LONDON (Reuters) – Bitcoin’s halving has had little impact on its price so far, with industry insiders saying on Monday that the cryptocurrency’s fortunes were more tied to broader financial market sentiment and geopolitics.

Bitcoin enthusiasts have been eagerly awaiting the “halving” – a change in the cryptocurrency’s underlying technology that occurred around 00:14 GMT on Saturday and is designed to reduce the rate at which new bitcoins are created.

The change occurs every four years, and some cryptocurrency fans have pointed to price gains following previous halvings as a sign that bitcoin will rebound again.
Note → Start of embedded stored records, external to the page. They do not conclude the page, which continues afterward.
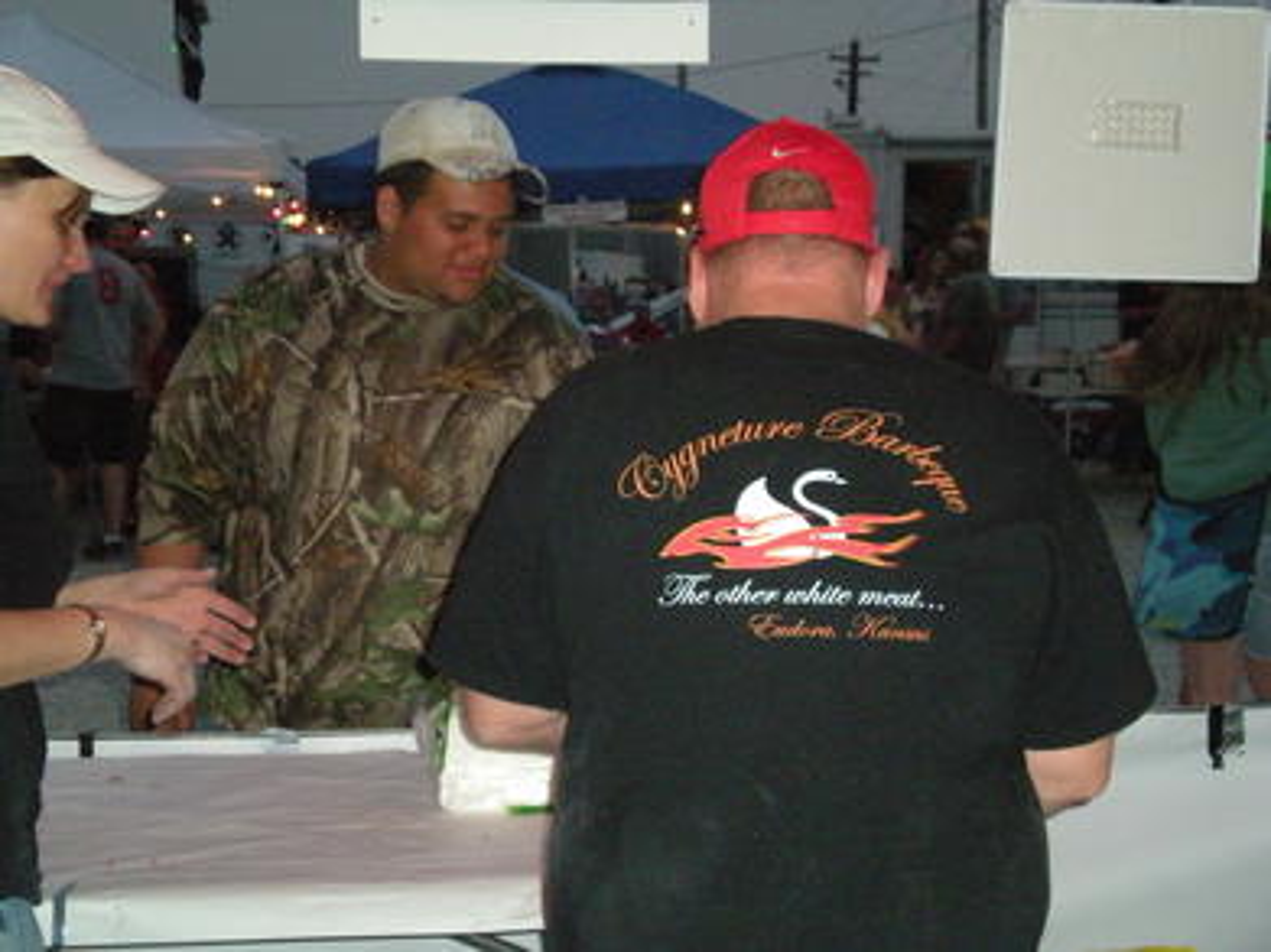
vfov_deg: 19.9
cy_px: 476
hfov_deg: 26.3
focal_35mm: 74
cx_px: 636
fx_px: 2716
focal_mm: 12.3
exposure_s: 1/125
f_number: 4.6
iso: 800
As of 14:15 GMT on Monday, the impact was barely noticeable, with bitcoin trading at $66,300. It gained 1.2% last week and was up 3.4% on Monday, but has mostly struggled to find direction since hitting an all-time high of $73,794 last month.

“The geopolitical events that are happening right now are having a bigger impact than the halving, so it would be in line with the perceived easing of tensions between Iran and Israel,” said Mick Roche, senior trader at Zodia Markets, the crypto arm of Standard Chartered.
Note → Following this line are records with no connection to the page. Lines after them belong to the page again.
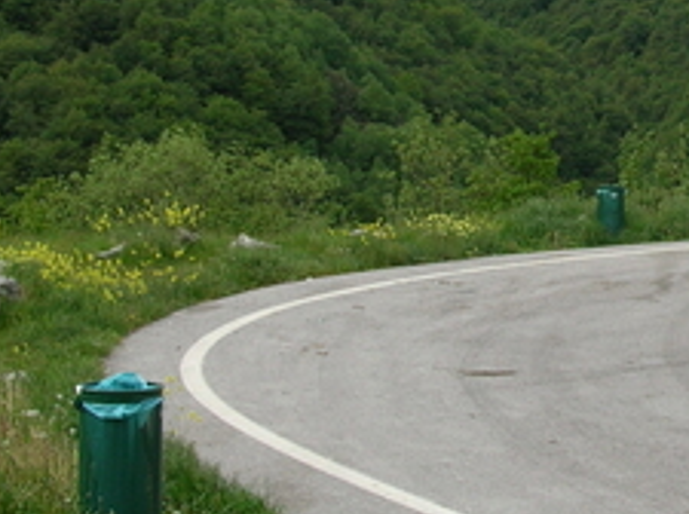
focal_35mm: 96
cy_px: 109
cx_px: 723
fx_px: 1908
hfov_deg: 19.7
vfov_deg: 15.3
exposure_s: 1/327
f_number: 3.7
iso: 50
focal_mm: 6
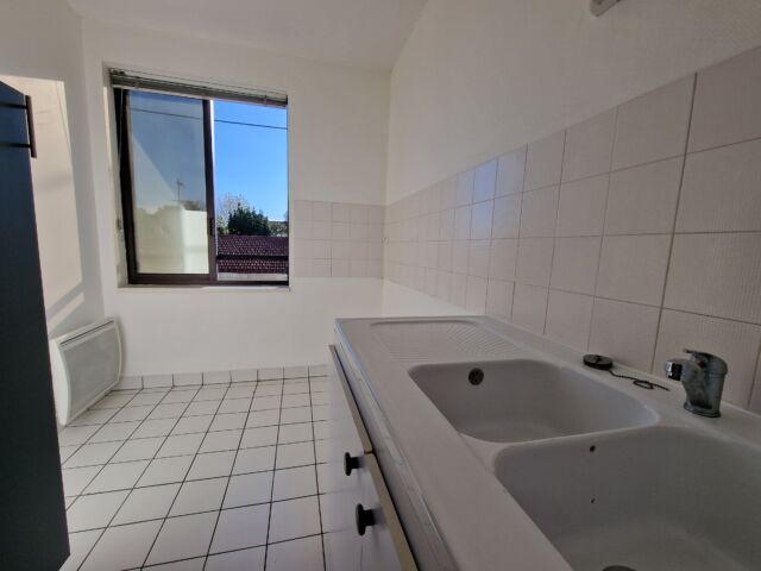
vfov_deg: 89.9
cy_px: 286
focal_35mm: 13
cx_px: 380
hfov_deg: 106.2
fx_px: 286
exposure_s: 1/988
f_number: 2.2
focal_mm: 2.2
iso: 50
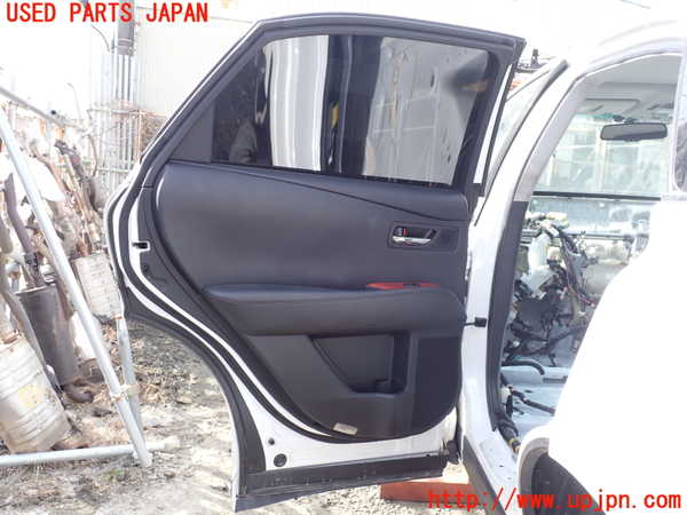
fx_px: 595
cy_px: 258
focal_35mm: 30
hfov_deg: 60.0
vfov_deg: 46.8
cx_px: 344
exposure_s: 1/160
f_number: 3.2
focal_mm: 5.4
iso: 100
Global stocks recovered some of their losses on Monday as investors reversed some defensive positions they had taken on fears of a broader conflict in the Middle East.
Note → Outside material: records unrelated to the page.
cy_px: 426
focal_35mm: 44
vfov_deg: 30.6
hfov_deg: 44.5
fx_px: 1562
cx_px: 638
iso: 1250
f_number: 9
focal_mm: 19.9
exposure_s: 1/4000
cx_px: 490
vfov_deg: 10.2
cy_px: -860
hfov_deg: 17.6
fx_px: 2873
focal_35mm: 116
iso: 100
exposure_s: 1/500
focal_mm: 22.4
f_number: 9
Eric Demuth, CEO of Austrian cryptocurrency broker Bitpanda, said bitcoin was increasingly dependent on general market sentiment and there was no clear pattern of retail trading activity around the halving.

“Cryptocurrencies are already very similar to stocks. The same people who trade stocks and technology stocks are also interested in cryptocurrencies,” he said.

Excitement over U.S. regulatory approval of bitcoin cash exchange-traded funds (ETFs) helped bitcoin recover last year from a series of crashes in 2022.

For bitcoin, the focus now is on “institutionalization,” said Ben Laidler, global markets strategist at eToro.

Bitcoin is dominated by retail investors, Laidler said, but he expects regulatory changes in the future could make it easier for corporations, banks and central banks to hold Bitcoin.

Cryptocurrencies remain a niche asset class, with their combined value at around $2.5 trillion, according to market tracker CoinGecko.

Regulators warn that they are speculative, risky and have limited real-world uses.

Cryptocurrency markets are also waiting to see whether the U.S. Securities and Exchange Commission will approve spot ETFs for the second-largest cryptocurrency, ether, but Demuth and Roche said hopes that could happen in May were fading.